Revisiting WAN 2.2 for real-person realism, consented LoRA, retuned settings
Fine-tuned captions and inference settings deliver stunning character consistency on WAN 2.2
Reddit user lerqvid shared an updated iteration of their WAN 2.2 identity LoRA, achieving markedly better realism by retraining and re-tuning inference settings. Originally trained on a dataset of 40 consented real-person images with paired captions, the earlier round suffered from over-complicated, environment-heavy captions and a low step count. The newer pass tightened captions to focus on the character rather than the scene, adjusted CFG/conditioning behavior, and used a HighNoise + LowNoise custom Docker setup on RunPod (A100 40GB) with ComfyUI. The result: significantly improved character retention and more believable outputs.
Beyond this single LoRA, lerqvid envisions a modular system where identity, pose/scene, and surface details (skin, tattoos) are controlled by separate stacked LoRAs. This would allow consistent character IDs while independently varying poses, scenes, and fine details. The post invites the community to share experiences with LoRA stacking on models like Klein or Z-Image, particularly for maintaining identity stability while adding accessories or fine realism layers. This approach could be a game-changer for AI-generated content pipelines, making reusable character assets far more practical.

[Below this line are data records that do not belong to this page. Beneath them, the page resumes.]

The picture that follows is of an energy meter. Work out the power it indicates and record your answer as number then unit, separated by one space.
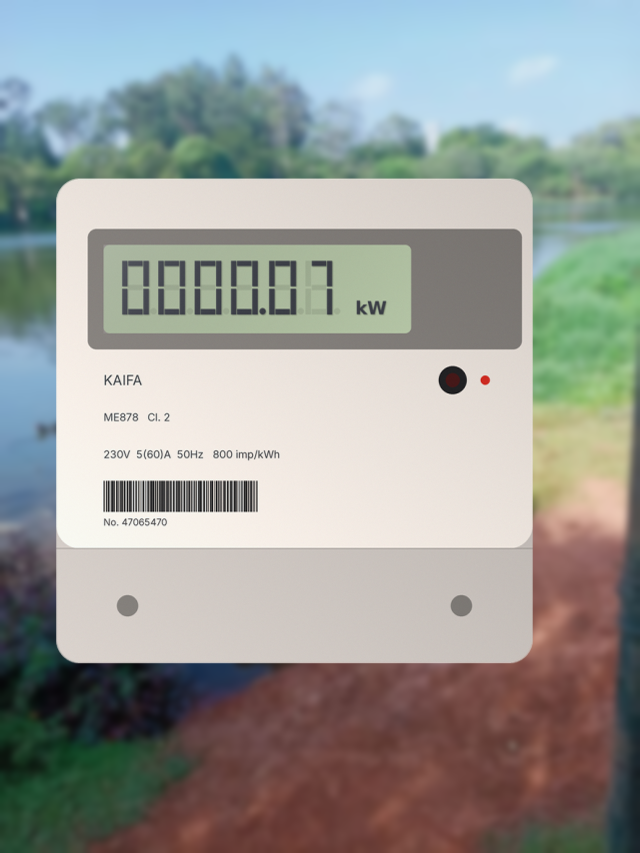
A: 0.07 kW
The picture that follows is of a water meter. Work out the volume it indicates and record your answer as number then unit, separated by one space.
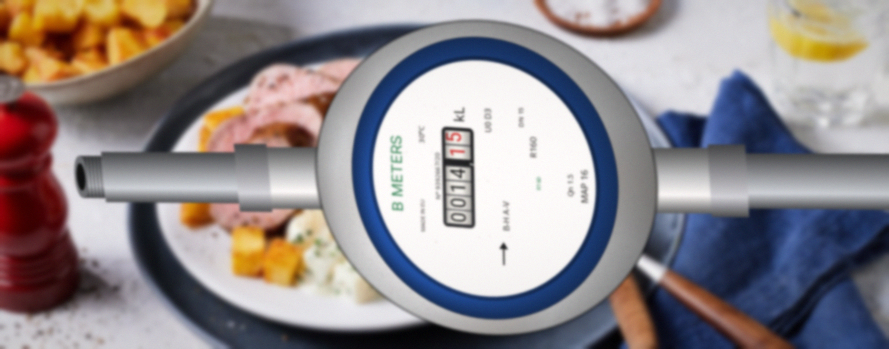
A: 14.15 kL
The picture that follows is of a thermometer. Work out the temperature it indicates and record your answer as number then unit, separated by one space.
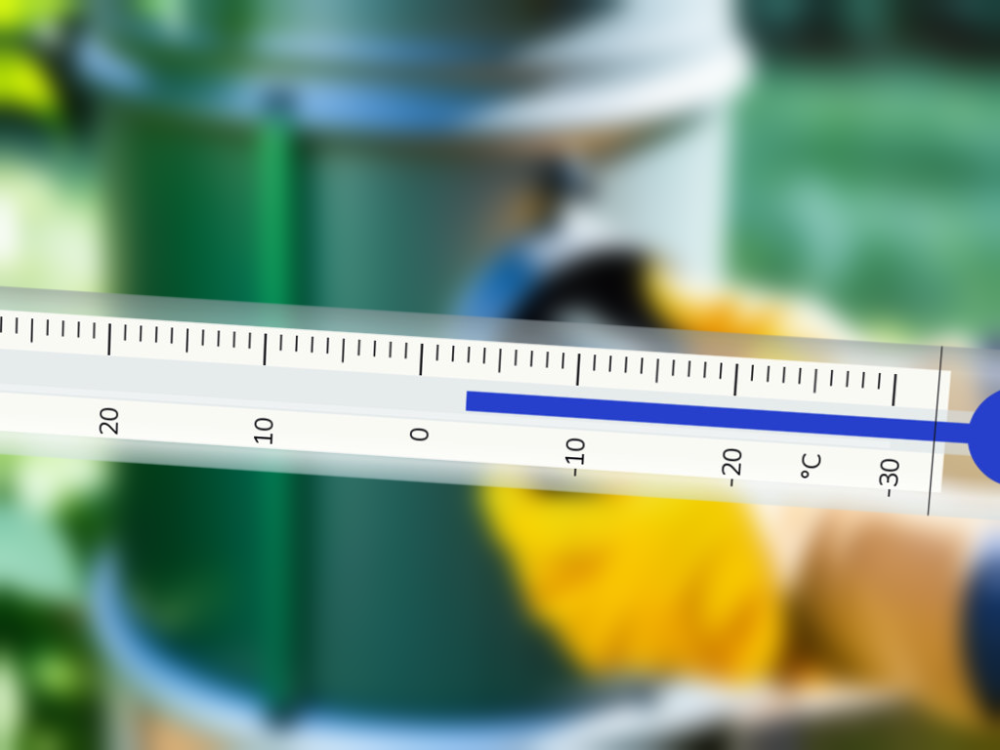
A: -3 °C
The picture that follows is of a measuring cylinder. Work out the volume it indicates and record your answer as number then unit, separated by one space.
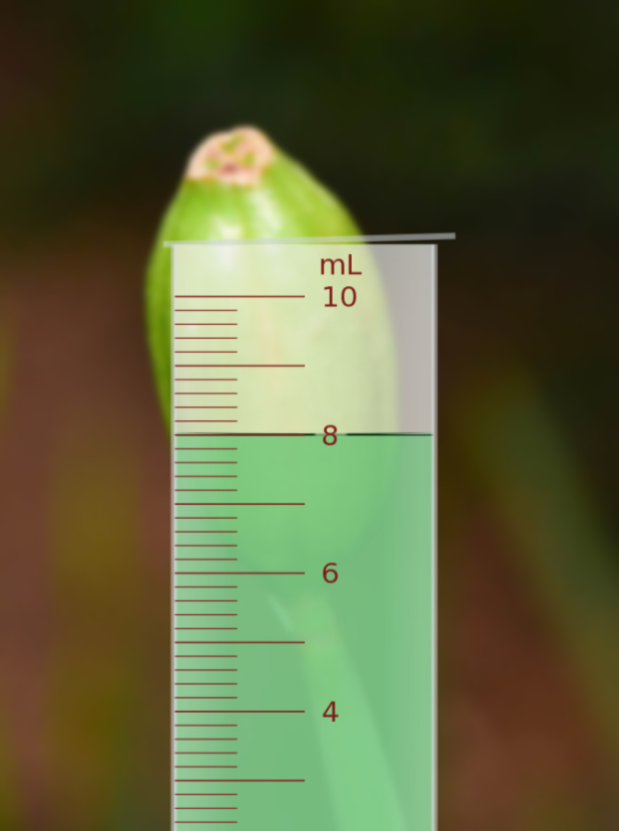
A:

- Trained a WAN 2.2 LoRA on 40 consented real-person photos with refined captions for better identity retention
- Used an A100 40GB GPU, ComfyUI workflow, and custom Docker setup with optimized CFG/conditioning settings
- Proposes modular LoRA stacking: separate layers for identity, pose/scene, and fine details for greater control
Why It Matters
Modular LoRA stacking could enable reusable, consistent AI characters for films, games, and virtual production.